Last year, Chairman Levitt focused your attention on the analyst conference call. This year, I would like to draw your attention to the selective disclosure being provided at roadshows. Today, it is customary for issuers and underwriters to conduct roadshows for most, if not all, IPOs. While these presentations primarily discuss information contained in the prospectus, they also, almost always, include non-public, forward-looking information not contained in the prospectus. In some cases, this non-public forward-looking information may be provided to large investors in one-on-one presentations. The staff also has been told that some institutions won’t invest without such information. This begins to sound a lot like the legal definition of materiality. How can we say our markets are fair to all investors, when only some are receiving material non-public information?

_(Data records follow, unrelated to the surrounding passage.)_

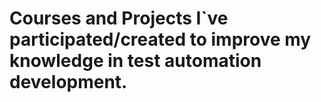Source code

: # Courses and Projects I`ve participated/created to improve my knowledge in test automation development.
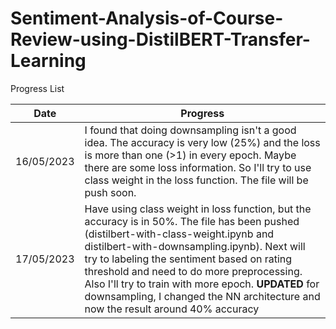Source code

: # Sentiment-Analysis-of-Course-Review-using-DistilBERT-Transfer-Learning

Progress List

| Date  | Progress |
| ------------- | ------------- |
| 16/05/2023  | I found that doing downsampling isn't a good idea. The accuracy is very low (25%) and the loss is more than one (>1) in every epoch. Maybe there are some loss information. So I'll try to use class weight in the loss function. The file will be push soon.  |
| 17/05/2023 | Have using class weight in loss function, but the accuracy is in 50%. The file has been pushed (distilbert-with-class-weight.ipynb and distilbert-with-downsampling.ipynb). Next will try to labeling the sentiment based on rating threshold and need to do more preprocessing. Also I'll try to train with more epoch. **UPDATED** for downsampling, I changed the NN architecture and now the result around 40% accuracy|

First, let me make it clear that I think that it is wonderful that issuers and underwriters are providing this information. What I am concerned about, however, is that they are providing this information to the privileged few. Now I know some of you may have argued that we should not be overly concerned about selective disclosure, since it is these large investors, through their purchases and sales, that will set the security’s price. Accordingly, the security’s price would then reflect the selectively disclosed information. Thus, all investors would benefit from such information through their purchase or sale of the security. These large investors, however, no longer appear to be the sole price setters. Rather, today, it is often the retail market that appears to be driving the price of many of our securities. One only needs to look at some of the recent offerings by Internet companies to see the effect that the retail market can have on the price of a security.
Well, the good news is that the Aircraft Carrier’s filing requirements should shine some "sunlight" on these roadshows. The filing requirement should enhance the fairness of the offering process by letting all investors have access to the information provided at the roadshow. I am not, however, so naive as to think that the Aircraft Carrier’s filing requirements will end selective disclosure. I am certain some will continue this practice by providing such information orally to avoid any filing requirement. Nonetheless, the Aircraft Carrier proposals should begin to level the playing field. For those who would continue this practice and those who would profit from it, I can only say-stay-tuned. As you may have read, our staff is considering possible rulemaking in the area of insider trading, and I am hopeful that we will be able to find a legal way to stop these practices.
In conclusion, I hope I have not unduly alarmed you today. I want to thank you for allowing me the opportunity to express some of my views on the Aircraft Carrier proposals. I look forward to reading your comment letters, and please be assured that, if you know a better way to increase efficiency and fairness in our markets, I am always listening.